## DATA RECORDS
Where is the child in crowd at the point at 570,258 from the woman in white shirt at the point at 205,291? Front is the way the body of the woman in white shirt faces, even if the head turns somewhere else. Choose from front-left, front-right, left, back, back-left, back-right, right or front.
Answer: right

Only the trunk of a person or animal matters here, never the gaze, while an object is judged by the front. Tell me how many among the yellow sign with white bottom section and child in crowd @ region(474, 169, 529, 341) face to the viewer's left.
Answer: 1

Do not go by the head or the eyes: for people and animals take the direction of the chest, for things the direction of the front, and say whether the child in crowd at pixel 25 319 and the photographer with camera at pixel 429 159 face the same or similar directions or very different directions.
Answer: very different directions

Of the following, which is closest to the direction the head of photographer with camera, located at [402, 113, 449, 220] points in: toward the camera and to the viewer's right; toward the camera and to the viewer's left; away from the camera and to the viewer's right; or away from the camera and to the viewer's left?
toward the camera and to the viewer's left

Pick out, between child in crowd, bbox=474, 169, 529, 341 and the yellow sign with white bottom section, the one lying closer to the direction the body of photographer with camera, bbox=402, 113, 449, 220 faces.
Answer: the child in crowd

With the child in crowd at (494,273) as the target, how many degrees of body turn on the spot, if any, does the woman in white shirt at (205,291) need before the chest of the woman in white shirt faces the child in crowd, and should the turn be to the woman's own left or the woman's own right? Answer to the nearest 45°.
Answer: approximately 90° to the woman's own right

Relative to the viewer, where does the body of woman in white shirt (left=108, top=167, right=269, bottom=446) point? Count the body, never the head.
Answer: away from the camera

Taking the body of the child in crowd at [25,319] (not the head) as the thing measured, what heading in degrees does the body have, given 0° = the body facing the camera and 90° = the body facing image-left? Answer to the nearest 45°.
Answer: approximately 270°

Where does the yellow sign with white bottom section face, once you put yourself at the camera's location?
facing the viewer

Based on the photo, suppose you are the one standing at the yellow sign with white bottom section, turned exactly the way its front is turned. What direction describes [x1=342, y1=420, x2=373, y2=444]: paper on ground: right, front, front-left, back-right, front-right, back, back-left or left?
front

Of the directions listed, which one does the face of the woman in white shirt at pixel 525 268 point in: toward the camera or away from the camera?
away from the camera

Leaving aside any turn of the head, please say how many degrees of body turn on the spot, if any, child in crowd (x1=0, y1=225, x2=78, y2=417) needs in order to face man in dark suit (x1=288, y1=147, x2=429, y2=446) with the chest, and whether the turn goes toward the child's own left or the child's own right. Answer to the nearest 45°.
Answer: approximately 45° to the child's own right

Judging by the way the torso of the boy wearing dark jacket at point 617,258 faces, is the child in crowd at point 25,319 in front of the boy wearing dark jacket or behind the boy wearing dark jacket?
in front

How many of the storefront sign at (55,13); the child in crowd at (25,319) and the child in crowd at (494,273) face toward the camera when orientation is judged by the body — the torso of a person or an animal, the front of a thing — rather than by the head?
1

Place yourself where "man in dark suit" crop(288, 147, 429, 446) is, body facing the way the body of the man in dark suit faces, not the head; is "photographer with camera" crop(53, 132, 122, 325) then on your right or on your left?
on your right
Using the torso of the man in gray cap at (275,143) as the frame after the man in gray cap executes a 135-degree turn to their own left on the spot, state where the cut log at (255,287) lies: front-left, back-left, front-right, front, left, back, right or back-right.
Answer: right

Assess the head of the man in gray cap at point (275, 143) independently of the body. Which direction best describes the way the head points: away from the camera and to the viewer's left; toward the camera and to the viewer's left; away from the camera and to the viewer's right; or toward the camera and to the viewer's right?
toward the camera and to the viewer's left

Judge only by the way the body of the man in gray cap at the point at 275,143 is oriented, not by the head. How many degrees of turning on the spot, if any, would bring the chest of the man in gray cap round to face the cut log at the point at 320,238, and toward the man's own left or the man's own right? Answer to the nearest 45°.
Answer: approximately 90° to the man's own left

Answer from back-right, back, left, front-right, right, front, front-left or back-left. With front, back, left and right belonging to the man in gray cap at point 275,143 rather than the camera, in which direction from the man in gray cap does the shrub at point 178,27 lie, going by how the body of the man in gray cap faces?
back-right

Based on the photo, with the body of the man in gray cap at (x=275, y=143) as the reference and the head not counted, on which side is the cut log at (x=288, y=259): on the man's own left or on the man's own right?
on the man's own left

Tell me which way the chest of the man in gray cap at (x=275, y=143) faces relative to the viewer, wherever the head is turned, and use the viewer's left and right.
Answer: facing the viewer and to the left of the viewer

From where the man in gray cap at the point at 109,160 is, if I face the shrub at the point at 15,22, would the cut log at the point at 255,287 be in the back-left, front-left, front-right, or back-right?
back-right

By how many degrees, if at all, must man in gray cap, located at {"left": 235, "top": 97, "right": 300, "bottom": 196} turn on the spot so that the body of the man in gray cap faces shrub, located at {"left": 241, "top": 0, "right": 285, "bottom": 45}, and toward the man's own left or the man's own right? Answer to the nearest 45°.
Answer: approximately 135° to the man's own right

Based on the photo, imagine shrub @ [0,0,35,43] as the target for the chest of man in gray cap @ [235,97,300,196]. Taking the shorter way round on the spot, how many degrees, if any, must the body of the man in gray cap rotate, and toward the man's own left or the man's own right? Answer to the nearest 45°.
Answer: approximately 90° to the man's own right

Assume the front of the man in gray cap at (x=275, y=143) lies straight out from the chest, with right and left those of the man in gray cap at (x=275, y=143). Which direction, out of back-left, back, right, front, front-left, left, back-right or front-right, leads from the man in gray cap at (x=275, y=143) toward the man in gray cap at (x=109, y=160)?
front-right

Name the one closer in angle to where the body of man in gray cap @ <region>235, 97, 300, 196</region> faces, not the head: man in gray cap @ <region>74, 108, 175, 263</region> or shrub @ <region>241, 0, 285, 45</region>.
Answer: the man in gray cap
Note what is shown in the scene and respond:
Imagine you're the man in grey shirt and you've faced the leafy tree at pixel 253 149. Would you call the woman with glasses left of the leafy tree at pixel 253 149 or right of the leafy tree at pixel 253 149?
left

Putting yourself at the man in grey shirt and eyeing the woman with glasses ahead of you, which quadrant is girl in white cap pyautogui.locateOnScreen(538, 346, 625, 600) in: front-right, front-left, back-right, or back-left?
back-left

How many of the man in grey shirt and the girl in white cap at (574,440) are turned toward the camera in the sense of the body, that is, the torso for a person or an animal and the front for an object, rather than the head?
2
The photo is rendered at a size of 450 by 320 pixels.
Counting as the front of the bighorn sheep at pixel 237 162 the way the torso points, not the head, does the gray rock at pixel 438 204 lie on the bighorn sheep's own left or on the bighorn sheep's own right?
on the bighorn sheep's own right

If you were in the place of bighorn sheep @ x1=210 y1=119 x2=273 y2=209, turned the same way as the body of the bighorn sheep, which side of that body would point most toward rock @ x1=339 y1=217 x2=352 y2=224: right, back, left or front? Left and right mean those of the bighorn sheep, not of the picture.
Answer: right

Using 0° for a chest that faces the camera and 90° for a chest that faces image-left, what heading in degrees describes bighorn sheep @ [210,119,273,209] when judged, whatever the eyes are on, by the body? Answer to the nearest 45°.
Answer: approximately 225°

## EXERCISE
Put every line of the records above into a Markdown table with two columns, Row and Line, numbering the rows and skipping blank lines.

## SOLUTION TO THIS TASK
| Row | Line |
|---|---|
| 1 | Where is the child in crowd at the point at 570,258 from the woman in white shirt at the point at 205,291? Front is the way the body of the woman in white shirt faces, even if the head turns somewhere else. Choose from front-left, front-right, left, back, back-left, back-right, right or front. |
| 2 | Answer: right |
| 3 | Only the trunk of a person or animal matters here, never the gaze, while an object is judged by the front. Tell me how many among the yellow sign with white bottom section and child in crowd @ region(474, 169, 529, 341) face to the viewer's left. |
| 4 | Answer: 1 |
| 5 | Do not go by the head or the eyes: for people and animals take the direction of the chest, for things the direction of the front, and say whether the child in crowd at pixel 25 319 and the photographer with camera at pixel 429 159 face the same or similar directions or very different directions. |
| 6 | Answer: very different directions |
| 7 | Of the following, which is closest to the direction the head of photographer with camera, located at [402, 113, 449, 220] points in: toward the camera and to the viewer's right; toward the camera and to the viewer's left; away from the camera and to the viewer's right; or away from the camera and to the viewer's left? |
| 8 | toward the camera and to the viewer's left |
| 9 | Pick out, between child in crowd, bbox=474, 169, 529, 341 and the yellow sign with white bottom section, the one lying closer to the direction the body of photographer with camera, bbox=402, 113, 449, 220 faces. |
| 10 | Answer: the child in crowd |
| 11 | With the child in crowd at (494,273) as the target, how many degrees of body turn on the spot, if any, does the woman in white shirt at (205,291) need before the chest of the woman in white shirt faces the child in crowd, and should the turn be to the woman's own left or the woman's own right? Answer to the nearest 45°. |
| 12 | Answer: approximately 90° to the woman's own right |
| 13 | Relative to the viewer, where does the body of woman in white shirt (left=108, top=167, right=269, bottom=446) point? Count the body, never the head. |
| 14 | Answer: away from the camera |
| 15 | Taking the body of the child in crowd at [25,319] (not the head) as the thing measured, what heading in degrees does the body have, given 0° = the body facing the camera and 90° = the body facing image-left? Answer to the nearest 45°. |
| 16 | Answer: approximately 270° |
| 17 | Where does the yellow sign with white bottom section face, once you put yourself at the camera's location? |
| 18 | facing the viewer |
| 19 | Based on the photo, suppose you are the one standing at the yellow sign with white bottom section, turned exactly the way its front is turned. What direction describes [x1=342, y1=420, x2=373, y2=444]: paper on ground: right, front, front-left, back-right, front-right, back, back-left or left? |
| 20 | front |
| 21 | Of the directions listed, which one does the face of the woman in white shirt at pixel 525 268 point in: toward the camera or away from the camera? |
| 22 | away from the camera |
| 23 | Leaving aside any turn of the head, please say how many degrees of body turn on the spot, if any, child in crowd (x1=0, y1=225, x2=78, y2=417) needs in order to face man in dark suit (x1=288, y1=147, x2=429, y2=446) with the chest, and whether the turn goes toward the child's own left or the child's own right. Answer to the nearest 45°. |
| 24 | Answer: approximately 45° to the child's own right |
| 25 | Judging by the way the torso of the boy wearing dark jacket at point 617,258 faces, is the child in crowd at point 25,319 in front of the boy wearing dark jacket or behind the boy wearing dark jacket? |
| 26 | in front |
| 27 | How many of the storefront sign at (55,13); the child in crowd at (25,319) and the child in crowd at (494,273) face toward the camera when orientation is judged by the body — the torso of a person or an animal, the front of a thing — rather than by the head? |
| 28 | 1 |
| 29 | Place yourself where "man in dark suit" crop(288, 147, 429, 446) is, body facing the way the body of the man in dark suit faces, not the head; is "photographer with camera" crop(53, 132, 122, 325) then on your right or on your left? |
| 30 | on your right |
| 31 | Using the torso of the man in gray cap at (275,143) as the frame after the man in gray cap executes a 135-degree turn to their own left on the spot, state where the cut log at (255,287) lies: front-left, back-left, front-right, front, left, back, right or back-right. |
| 32 | Answer: right |
| 33 | Assess the head of the man in gray cap at point (275, 143) independently of the body. Which direction best describes the way the head points: away from the camera and to the viewer's left; toward the camera and to the viewer's left; away from the camera and to the viewer's right; or toward the camera and to the viewer's right? |
| 34 | toward the camera and to the viewer's left |
| 35 | Judge only by the way the body of the man in gray cap at the point at 275,143 is oriented, not by the head. How many degrees of turning on the spot, if any, would bring the chest of the man in gray cap round to face the cut log at the point at 320,238, and toward the man's own left or the man's own right? Answer to the nearest 45°. |
| 36 | Answer: approximately 90° to the man's own left |
| 37 | Answer from back-right, back, left, front-right, right, front, front-left or back-left. With front, back, left and right belonging to the man in gray cap at point 275,143 rather than the camera, in which direction from the man in gray cap does the shrub at point 178,27 lie, going by how the body of the man in gray cap faces? |
| 38 | back-right |
| 39 | Based on the photo, with the body of the man in gray cap at (x=275, y=143) as the reference and the head not counted, on which side is the cut log at (x=288, y=259): on the man's own left or on the man's own right? |
| 40 | on the man's own left |
| 41 | Tell me which way the chest of the man in gray cap at (x=275, y=143) faces relative to the viewer, wherever the head is turned, and use the viewer's left and right. |
| 42 | Answer: facing the viewer and to the left of the viewer |
| 43 | From where the man in gray cap at the point at 109,160 is, if I face the shrub at the point at 15,22, would the cut log at the point at 255,287 be in the back-left, front-left, front-right, or back-right? |
| 44 | back-right |
| 45 | By how many degrees, if at all, must man in gray cap, located at {"left": 235, "top": 97, "right": 300, "bottom": 196} turn on the spot so that the body of the man in gray cap faces shrub, located at {"left": 241, "top": 0, "right": 285, "bottom": 45}, and toward the man's own left or the man's own right? Answer to the nearest 45°. |
| 46 | Answer: approximately 135° to the man's own right |
| 47 | Based on the photo, imagine shrub @ [0,0,35,43] as the target for the chest of man in gray cap @ [235,97,300,196]. Taking the shorter way round on the spot, how many degrees, if any, must the body of the man in gray cap rotate, and toward the man's own left or the man's own right? Answer to the nearest 45°. |
| 48 | Answer: approximately 90° to the man's own right |
| 49 | Assume the front of the man in gray cap at (x=275, y=143) lies straight out from the chest, with right and left those of the man in gray cap at (x=275, y=143). Which direction, out of back-left, back, right, front, front-left, left, back-right or front-right, leads from the man in gray cap at (x=275, y=143) toward the man in gray cap at (x=109, y=160)? |
| 50 | front-right |
| 51 | Name the one closer in angle to where the body of man in gray cap @ <region>235, 97, 300, 196</region> faces, not the head: man in gray cap @ <region>74, 108, 175, 263</region> or shrub @ <region>241, 0, 285, 45</region>. |
| 52 | Answer: the man in gray cap |
| 53 | Note what is shown in the scene and respond: |
| 54 | Imagine you're the man in grey shirt and you've faced the leafy tree at pixel 253 149. Would you call the woman with glasses left of the leafy tree at pixel 253 149 or right of the leafy tree at pixel 253 149? |
| 55 | left |
| 56 | Putting yourself at the man in grey shirt and eyeing the woman with glasses ahead of you, which quadrant is girl in white cap pyautogui.locateOnScreen(538, 346, 625, 600) in: front-right, front-left, back-right, or back-left? |
| 57 | back-left |
| 58 | How many of the man in grey shirt and the girl in white cap at (574,440) are turned toward the camera in the sense of the body, that is, the torso for a person or an animal and the front for an object, rather than the head? |
| 59 | 2 |
| 60 | The photo is rendered at a size of 450 by 320 pixels. |
| 61 | Counting as the front of the bighorn sheep at pixel 237 162 the way the torso points, not the head, does the gray rock at pixel 438 204 lie on the bighorn sheep's own left or on the bighorn sheep's own right? |
| 62 | on the bighorn sheep's own right |
| 63 | If you were in the place of bighorn sheep @ x1=210 y1=119 x2=273 y2=209, turned the same way as the body of the bighorn sheep, which side of that body would point most toward rock @ x1=339 y1=217 x2=352 y2=224: right, back, left or front? Left and right mean those of the bighorn sheep, not of the picture. |
| 64 | Answer: right |
| 65 | Using 0° for a chest that faces the camera and 90° for a chest that faces image-left, what heading in degrees describes bighorn sheep @ [210,119,273,209] when judged, whatever the eyes are on, by the body? Answer to the nearest 45°. |
| 66 | Answer: approximately 225° |